Hystrix是分布式系统中用来做服务隔离的框架。它有限流、降级、熔断的功能。用来做依赖服务的隔离,比如订单服务响应时间很高时或者挂掉,本服务限制请求数或者对订单服务的接口降级保证本服务的稳定性。服务隔离底层使用线程池和信号量实现的,线程池没有指定threadPoolKey的话,默认基于groupKey维度划分,每个HystrixCommand实现run()执行业务逻辑。支持定义线程池,且内部用CHM复用线程池。Hystrix还有HealthCounts统计一个commandKey所代表接口的调用情况,接口调用结果有:成功、失败(执行抛出错误)、拒绝执行(线程池拒绝)、超时(在线程池中排队时间过长),这些结果都被报告给commandKey的circuitBreaker断路器。
降级就是在命令执行过程发生失败、被线程池拒绝、超时都会执行fallback函数。
断路器会有一个时间滑动窗口,根据配置决定在一段时间内错误率过高则打开短路,让某个commandKey的请求直接执行fallback降级函数。默认5s后会让一个请求试探接口,如果接口成功则关闭断路器,重置command的度量统计。
除了HystrixBadRequestException异常之外,所有从run()方法抛出的异常都算作失败,并触发降级getFallback()和断路器逻辑。
执行流程图
文章大纲,我们会通过源码分析
- Hystrix的基本属性配置
- 熔断器和线程池的初始化
- command的执行流程
- 熔断器如何工作
- command超时监控的原理
线程池隔离在高并发时有什么问题
Hystrix的基本属性配置
基本属性配置大多数都来自于HystrixCommandProperties对象
/* --------------统计相关------------------*/
// 统计滚动的时间窗口,默认:5000毫秒(取自circuitBreakerSleepWindowInMilliseconds)
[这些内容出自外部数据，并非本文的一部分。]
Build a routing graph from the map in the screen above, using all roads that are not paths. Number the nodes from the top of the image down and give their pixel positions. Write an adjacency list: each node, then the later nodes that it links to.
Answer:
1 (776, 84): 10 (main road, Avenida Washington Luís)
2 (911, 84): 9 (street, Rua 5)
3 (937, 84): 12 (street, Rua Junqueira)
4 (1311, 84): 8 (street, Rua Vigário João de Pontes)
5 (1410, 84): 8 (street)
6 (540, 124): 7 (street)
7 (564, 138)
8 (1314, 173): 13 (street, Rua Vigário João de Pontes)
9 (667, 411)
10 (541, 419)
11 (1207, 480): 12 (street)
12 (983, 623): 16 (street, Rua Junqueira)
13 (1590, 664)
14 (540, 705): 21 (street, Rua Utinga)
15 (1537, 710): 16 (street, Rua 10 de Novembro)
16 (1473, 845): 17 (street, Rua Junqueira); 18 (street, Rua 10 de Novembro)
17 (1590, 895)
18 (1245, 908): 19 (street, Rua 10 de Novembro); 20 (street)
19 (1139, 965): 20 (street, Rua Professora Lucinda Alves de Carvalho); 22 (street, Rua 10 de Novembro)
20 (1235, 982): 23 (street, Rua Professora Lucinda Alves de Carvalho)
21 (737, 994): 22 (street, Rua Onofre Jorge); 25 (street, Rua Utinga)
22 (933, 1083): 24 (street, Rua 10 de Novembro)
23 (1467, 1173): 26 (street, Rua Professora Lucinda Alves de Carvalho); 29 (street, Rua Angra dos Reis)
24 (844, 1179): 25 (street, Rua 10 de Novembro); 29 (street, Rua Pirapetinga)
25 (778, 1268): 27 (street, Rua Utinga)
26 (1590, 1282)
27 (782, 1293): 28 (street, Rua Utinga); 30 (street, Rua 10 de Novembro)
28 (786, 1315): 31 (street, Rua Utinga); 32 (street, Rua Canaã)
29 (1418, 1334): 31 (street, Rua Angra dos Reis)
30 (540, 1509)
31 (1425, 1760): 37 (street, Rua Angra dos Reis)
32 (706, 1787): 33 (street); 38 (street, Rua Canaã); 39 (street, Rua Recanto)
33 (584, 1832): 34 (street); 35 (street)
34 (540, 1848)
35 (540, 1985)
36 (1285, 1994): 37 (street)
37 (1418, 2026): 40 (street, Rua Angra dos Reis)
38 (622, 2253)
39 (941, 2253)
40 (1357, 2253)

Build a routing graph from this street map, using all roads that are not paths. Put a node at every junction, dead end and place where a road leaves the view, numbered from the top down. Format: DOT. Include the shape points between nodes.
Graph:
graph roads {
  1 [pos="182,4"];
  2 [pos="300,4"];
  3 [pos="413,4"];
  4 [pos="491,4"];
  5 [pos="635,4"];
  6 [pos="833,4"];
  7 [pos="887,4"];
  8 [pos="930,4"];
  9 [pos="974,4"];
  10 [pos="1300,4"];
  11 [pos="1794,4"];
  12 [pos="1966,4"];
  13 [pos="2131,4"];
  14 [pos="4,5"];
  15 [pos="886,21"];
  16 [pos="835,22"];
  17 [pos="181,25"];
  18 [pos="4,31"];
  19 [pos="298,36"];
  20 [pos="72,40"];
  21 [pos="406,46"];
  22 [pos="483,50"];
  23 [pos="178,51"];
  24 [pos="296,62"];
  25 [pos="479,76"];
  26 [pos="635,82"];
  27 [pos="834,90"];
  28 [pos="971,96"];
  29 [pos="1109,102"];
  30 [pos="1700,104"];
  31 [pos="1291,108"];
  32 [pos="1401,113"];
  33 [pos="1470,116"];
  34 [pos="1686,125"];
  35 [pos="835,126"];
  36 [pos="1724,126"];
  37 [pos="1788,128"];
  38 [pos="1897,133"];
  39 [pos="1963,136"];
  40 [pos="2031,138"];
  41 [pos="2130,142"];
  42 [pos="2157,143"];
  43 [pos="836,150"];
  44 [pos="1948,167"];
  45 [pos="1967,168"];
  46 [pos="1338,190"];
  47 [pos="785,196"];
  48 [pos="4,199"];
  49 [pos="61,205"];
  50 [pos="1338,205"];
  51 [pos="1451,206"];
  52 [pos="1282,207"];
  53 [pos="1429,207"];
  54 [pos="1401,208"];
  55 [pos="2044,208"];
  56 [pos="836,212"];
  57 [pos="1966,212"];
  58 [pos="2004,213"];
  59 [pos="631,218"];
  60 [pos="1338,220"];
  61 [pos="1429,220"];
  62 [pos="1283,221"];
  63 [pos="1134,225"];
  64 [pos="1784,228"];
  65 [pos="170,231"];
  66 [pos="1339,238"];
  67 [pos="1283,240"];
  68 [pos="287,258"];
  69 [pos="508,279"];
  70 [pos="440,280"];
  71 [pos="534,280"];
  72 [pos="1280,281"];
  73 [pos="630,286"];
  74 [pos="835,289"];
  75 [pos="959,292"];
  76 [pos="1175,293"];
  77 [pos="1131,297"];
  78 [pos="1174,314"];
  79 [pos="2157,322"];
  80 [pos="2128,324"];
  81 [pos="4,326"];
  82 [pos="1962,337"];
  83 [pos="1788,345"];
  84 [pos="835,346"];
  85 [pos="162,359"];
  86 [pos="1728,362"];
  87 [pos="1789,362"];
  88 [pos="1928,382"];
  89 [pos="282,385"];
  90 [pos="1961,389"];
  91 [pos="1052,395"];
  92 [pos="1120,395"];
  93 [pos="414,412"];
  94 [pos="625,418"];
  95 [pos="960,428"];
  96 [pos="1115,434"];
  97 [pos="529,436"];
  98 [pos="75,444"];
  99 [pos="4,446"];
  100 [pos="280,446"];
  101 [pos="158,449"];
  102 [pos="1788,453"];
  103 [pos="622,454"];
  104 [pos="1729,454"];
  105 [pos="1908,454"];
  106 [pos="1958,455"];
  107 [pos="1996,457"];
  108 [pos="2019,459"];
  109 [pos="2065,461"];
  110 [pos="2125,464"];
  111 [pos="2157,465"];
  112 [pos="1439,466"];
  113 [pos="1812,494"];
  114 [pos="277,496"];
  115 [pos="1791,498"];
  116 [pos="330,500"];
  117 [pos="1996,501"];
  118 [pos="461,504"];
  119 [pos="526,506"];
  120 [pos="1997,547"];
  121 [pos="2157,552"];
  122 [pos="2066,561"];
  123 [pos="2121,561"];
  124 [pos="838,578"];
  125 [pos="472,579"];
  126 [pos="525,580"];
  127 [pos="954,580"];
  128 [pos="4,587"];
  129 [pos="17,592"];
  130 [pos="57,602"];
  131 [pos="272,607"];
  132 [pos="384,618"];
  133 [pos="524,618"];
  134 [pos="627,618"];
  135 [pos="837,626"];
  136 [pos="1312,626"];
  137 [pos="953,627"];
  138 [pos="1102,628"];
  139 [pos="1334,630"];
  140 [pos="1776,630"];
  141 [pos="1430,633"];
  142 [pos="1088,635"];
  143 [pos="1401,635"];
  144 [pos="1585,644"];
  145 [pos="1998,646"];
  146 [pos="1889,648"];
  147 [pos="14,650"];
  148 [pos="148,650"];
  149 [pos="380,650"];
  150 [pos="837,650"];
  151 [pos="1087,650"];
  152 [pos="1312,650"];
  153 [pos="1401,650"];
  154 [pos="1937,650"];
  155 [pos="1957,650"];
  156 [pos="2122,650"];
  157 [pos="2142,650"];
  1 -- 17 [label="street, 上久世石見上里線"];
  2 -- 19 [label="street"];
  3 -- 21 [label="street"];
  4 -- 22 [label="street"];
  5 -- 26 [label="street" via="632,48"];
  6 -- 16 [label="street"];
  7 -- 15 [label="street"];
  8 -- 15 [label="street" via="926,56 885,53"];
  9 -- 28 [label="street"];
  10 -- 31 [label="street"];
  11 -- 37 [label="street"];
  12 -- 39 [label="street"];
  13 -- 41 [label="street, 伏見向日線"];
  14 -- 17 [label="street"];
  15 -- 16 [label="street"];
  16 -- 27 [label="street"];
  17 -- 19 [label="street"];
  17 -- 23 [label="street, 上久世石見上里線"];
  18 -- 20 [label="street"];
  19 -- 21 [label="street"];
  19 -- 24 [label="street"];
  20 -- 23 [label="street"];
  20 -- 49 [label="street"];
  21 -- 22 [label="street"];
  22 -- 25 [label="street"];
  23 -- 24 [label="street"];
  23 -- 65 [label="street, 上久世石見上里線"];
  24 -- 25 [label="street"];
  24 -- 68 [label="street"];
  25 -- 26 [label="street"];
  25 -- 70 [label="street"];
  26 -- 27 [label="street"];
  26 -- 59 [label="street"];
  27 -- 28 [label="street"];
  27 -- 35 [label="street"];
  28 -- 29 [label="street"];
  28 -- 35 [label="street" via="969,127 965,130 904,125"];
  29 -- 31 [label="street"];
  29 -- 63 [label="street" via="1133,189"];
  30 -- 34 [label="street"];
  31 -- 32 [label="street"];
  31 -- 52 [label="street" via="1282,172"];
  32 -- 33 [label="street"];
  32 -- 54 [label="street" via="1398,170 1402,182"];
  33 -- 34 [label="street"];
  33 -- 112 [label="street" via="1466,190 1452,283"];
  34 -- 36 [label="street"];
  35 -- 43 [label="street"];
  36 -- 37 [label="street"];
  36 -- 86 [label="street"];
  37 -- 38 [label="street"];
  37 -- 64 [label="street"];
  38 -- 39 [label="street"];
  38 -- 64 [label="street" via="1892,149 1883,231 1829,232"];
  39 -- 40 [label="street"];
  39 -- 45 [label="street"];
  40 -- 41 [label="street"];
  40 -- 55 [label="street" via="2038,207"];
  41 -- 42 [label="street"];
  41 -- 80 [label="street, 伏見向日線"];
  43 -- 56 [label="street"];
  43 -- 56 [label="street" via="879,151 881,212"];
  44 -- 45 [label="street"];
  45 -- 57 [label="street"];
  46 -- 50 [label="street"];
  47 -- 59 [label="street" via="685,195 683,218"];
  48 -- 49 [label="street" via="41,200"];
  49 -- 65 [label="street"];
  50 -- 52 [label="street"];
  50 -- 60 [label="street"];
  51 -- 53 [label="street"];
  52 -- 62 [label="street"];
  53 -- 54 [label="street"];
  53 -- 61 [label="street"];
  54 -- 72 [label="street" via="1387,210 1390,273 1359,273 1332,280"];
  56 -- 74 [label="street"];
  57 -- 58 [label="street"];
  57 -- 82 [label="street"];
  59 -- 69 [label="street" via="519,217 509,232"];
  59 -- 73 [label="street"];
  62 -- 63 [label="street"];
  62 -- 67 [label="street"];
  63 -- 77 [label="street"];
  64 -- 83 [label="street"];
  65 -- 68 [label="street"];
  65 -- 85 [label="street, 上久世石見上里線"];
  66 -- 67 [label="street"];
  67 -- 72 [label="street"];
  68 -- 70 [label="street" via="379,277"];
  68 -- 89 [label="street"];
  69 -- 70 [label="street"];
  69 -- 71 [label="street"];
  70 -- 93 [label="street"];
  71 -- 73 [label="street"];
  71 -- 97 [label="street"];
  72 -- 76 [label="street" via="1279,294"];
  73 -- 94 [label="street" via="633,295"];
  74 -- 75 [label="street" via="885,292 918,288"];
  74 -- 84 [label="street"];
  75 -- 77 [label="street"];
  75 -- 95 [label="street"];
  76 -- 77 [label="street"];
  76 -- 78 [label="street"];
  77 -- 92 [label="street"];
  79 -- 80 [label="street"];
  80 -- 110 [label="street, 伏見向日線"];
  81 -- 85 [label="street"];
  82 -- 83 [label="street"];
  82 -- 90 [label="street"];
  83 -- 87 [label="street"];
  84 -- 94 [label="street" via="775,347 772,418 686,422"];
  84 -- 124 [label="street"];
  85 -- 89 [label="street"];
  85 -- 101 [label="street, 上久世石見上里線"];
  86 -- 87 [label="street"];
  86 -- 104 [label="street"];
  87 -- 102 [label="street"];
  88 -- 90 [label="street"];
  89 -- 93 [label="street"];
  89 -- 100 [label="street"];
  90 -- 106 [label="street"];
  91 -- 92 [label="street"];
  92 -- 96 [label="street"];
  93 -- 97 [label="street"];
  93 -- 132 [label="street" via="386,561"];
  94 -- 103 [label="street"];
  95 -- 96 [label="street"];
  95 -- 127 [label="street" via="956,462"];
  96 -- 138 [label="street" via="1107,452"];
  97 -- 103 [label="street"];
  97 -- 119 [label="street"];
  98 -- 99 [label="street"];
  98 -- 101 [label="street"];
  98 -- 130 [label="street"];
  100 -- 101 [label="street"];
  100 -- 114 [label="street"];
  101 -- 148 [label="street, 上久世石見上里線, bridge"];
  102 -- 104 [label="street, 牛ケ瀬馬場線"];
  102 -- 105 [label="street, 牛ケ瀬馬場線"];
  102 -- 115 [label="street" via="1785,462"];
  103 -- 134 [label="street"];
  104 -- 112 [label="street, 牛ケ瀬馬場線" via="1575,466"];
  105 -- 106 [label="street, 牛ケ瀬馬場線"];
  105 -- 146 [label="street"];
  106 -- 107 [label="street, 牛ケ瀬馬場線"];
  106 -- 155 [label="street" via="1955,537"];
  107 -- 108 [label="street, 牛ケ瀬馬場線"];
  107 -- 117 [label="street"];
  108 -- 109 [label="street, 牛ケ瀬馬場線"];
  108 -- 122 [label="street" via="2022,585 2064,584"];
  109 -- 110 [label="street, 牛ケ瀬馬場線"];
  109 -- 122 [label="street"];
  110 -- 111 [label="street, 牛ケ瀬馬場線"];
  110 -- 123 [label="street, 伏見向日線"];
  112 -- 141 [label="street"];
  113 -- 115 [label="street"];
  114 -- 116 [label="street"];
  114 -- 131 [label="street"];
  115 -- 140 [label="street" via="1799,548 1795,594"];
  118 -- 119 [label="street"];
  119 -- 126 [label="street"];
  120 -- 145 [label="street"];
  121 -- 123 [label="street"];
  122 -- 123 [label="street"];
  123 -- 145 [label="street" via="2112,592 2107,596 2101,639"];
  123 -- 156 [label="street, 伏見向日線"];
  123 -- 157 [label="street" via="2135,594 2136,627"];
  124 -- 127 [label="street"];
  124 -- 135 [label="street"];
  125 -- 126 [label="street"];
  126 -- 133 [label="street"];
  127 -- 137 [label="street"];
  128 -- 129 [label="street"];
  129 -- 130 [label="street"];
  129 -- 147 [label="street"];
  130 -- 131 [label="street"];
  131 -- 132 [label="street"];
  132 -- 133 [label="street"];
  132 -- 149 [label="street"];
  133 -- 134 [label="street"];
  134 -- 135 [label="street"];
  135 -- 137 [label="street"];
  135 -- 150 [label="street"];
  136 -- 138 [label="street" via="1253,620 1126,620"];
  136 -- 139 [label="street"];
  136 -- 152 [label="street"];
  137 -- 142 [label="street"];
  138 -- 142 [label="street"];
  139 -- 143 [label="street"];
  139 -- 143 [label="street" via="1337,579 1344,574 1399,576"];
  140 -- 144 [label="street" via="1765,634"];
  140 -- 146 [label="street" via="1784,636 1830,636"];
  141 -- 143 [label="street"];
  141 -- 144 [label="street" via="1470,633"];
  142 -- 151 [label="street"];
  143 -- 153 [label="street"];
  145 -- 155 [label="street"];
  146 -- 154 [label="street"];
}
private final HystrixProperty metricsRollingStatisticalWindowInMilliseconds;
// 统计窗口的Buckets的数量,默认:10个,每秒一个Buckets统计,也就是滑动窗口的大小是10秒
private final HystrixProperty metricsRollingStatisticalWindowBuckets; // number of buckets in the statisticalWindow
// 是否开启监控统计功能,默认:true
private final HystrixProperty metricsRollingPercentileEnabled;
/* --------------熔断器相关------------------*/
// 熔断器在整个统计时间内是否开启的阀值,默认20。也就是在metricsRollingStatisticalWindowInMilliseconds(默认10s)内至少请求20次,熔断器才发挥起作用
private final HystrixProperty circuitBreakerRequestVolumeThreshold;
// 熔断时间窗口,默认:5秒.熔断器中断请求5秒后会进入半打开状态,放下一个请求进来重试,如果该请求成功就关闭熔断器,否则继续等待一个熔断时间窗口
private final HystrixProperty circuitBreakerSleepWindowInMilliseconds;
//是否启用熔断器,默认true. 启动
private final HystrixProperty circuitBreakerEnabled;
//默认:50%。当出错率超过50%后熔断器启动,也就是在10秒的滑动窗口内错误率达50%,就会开启熔断
private final HystrixProperty circuitBreakerErrorThresholdPercentage;
//是否强制开启熔断器阻断所有请求,默认:false,不开启。置为true时,所有请求都将被拒绝,直接到fallback
private final HystrixProperty circuitBreakerForceOpen;
//是否允许熔断器忽略错误,默认false, 不开启
private final HystrixProperty circuitBreakerForceClosed;
/* --------------信号量相关------------------*/
//使用信号量隔离时,命令调用最大的并发数,默认:10
private final HystrixProperty executionIsolationSemaphoreMaxConcurrentRequests;
//使用信号量隔离时,命令fallback(降级)调用最大的并发数,默认:10
private final HystrixProperty fallbackIsolationSemaphoreMaxConcurrentRequests;
/* --------------其他------------------*/
//使用命令调用隔离方式,默认:采用线程隔离,ExecutionIsolationStrategy.THREAD
private final HystrixProperty executionIsolationStrategy;
//使用线程隔离时,调用超时时间,默认:1秒
private final HystrixProperty executionIsolationThreadTimeoutInMilliseconds;
//线程池的key,用于决定命令在哪个线程池执行
private final HystrixProperty executionIsolationThreadPoolKeyOverride;
//是否开启fallback降级策略 默认:true
private final HystrixProperty fallbackEnabled;
// 使用线程隔离时,是否对命令执行超时的线程调用中断(Thread.interrupt())操作.默认:true
private final HystrixProperty executionIsolationThreadInterruptOnTimeout;
// 是否开启请求日志,默认:true
private final HystrixProperty requestLogEnabled;
//是否开启请求缓存,默认:true
private final HystrixProperty requestCacheEnabled;
Hystrix的用法,在编写好HystrixCommand后交给框架执行。HystrixCommand对象包装成一个可观察的 Observable对象,然后创建一个Observer观察者对象订阅这个Observable对象。subscribe()就会异步执行command。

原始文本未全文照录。